Exercise aim :: Reformat every line of the data below as a numbered list, leaving out any blank lines.

(Dataset entries)

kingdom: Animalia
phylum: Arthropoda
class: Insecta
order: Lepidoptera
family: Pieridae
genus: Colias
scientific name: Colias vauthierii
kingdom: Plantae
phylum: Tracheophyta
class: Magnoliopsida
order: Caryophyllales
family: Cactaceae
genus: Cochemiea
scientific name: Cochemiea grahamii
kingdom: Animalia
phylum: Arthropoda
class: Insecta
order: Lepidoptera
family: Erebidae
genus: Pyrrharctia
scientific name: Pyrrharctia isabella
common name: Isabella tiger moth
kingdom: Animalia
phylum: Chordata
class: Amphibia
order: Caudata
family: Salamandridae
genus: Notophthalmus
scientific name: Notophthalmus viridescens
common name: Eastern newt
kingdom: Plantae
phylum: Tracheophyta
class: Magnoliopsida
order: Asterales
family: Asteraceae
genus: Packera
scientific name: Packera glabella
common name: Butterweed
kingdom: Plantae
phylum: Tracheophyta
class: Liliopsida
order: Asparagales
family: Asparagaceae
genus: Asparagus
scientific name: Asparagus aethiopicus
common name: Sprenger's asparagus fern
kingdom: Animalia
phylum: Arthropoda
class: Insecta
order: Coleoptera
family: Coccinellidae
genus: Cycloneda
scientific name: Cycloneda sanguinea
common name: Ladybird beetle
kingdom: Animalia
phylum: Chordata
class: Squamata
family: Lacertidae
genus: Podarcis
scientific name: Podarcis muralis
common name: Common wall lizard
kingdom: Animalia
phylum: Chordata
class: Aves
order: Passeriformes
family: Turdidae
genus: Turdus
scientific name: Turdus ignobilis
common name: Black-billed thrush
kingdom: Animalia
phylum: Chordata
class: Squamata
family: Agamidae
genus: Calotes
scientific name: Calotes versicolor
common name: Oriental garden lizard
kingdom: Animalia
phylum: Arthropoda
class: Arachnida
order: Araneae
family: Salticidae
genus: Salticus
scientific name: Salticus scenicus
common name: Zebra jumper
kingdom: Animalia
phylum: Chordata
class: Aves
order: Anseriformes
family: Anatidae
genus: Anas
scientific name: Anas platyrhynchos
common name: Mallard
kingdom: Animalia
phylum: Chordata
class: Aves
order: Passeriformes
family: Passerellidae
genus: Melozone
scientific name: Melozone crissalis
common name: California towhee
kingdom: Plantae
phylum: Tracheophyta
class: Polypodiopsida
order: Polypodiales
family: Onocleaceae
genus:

Full response ::
1. kingdom: Animalia
2. phylum: Arthropoda
3. class: Insecta
4. order: Lepidoptera
5. family: Pieridae
6. genus: Colias
7. scientific name: Colias vauthierii
8. kingdom: Plantae
9. phylum: Tracheophyta
10. class: Magnoliopsida
11. order: Caryophyllales
12. family: Cactaceae
13. genus: Cochemiea
14. scientific name: Cochemiea grahamii
15. kingdom: Animalia
16. phylum: Arthropoda
17. class: Insecta
18. order: Lepidoptera
19. family: Erebidae
20. genus: Pyrrharctia
21. scientific name: Pyrrharctia isabella
22. common name: Isabella tiger moth
23. kingdom: Animalia
24. phylum: Chordata
25. class: Amphibia
26. order: Caudata
27. family: Salamandridae
28. genus: Notophthalmus
29. scientific name: Notophthalmus viridescens
30. common name: Eastern newt
31. kingdom: Plantae
32. phylum: Tracheophyta
33. class: Magnoliopsida
34. order: Asterales
35. family: Asteraceae
36. genus: Packera
37. scientific name: Packera glabella
38. common name: Butterweed
39. kingdom: Plantae
40. phylum: Tracheophyta
41. class: Liliopsida
42. order: Asparagales
43. family: Asparagaceae
44. genus: Asparagus
45. scientific name: Asparagus aethiopicus
46. common name: Sprenger's asparagus fern
47. kingdom: Animalia
48. phylum: Arthropoda
49. class: Insecta
50. order: Coleoptera
51. family: Coccinellidae
52. genus: Cycloneda
53. scientific name: Cycloneda sanguinea
54. common name: Ladybird beetle
55. kingdom: Animalia
56. phylum: Chordata
57. class: Squamata
58. family: Lacertidae
59. genus: Podarcis
60. scientific name: Podarcis muralis
61. common name: Common wall lizard
62. kingdom: Animalia
63. phylum: Chordata
64. class: Aves
65. order: Passeriformes
66. family: Turdidae
67. genus: Turdus
68. scientific name: Turdus ignobilis
69. common name: Black-billed thrush
70. kingdom: Animalia
71. phylum: Chordata
72. class: Squamata
73. family: Agamidae
74. genus: Calotes
75. scientific name: Calotes versicolor
76. common name: Oriental garden lizard
77. kingdom: Animalia
78. phylum: Arthropoda
79. class: Arachnida
80. order: Araneae
81. family: Salticidae
82. genus: Salticus
83. scientific name: Salticus scenicus
84. common name: Zebra jumper
85. kingdom: Animalia
86. phylum: Chordata
87. class: Aves
88. order: Anseriformes
89. family: Anatidae
90. genus: Anas
91. scientific name: Anas platyrhynchos
92. common name: Mallard
93. kingdom: Animalia
94. phylum: Chordata
95. class: Aves
96. order: Passeriformes
97. family: Passerellidae
98. genus: Melozone
99. scientific name: Melozone crissalis
100. common name: California towhee
101. kingdom: Plantae
102. phylum: Tracheophyta
103. class: Polypodiopsida
104. order: Polypodiales
105. family: Onocleaceae
106. genus:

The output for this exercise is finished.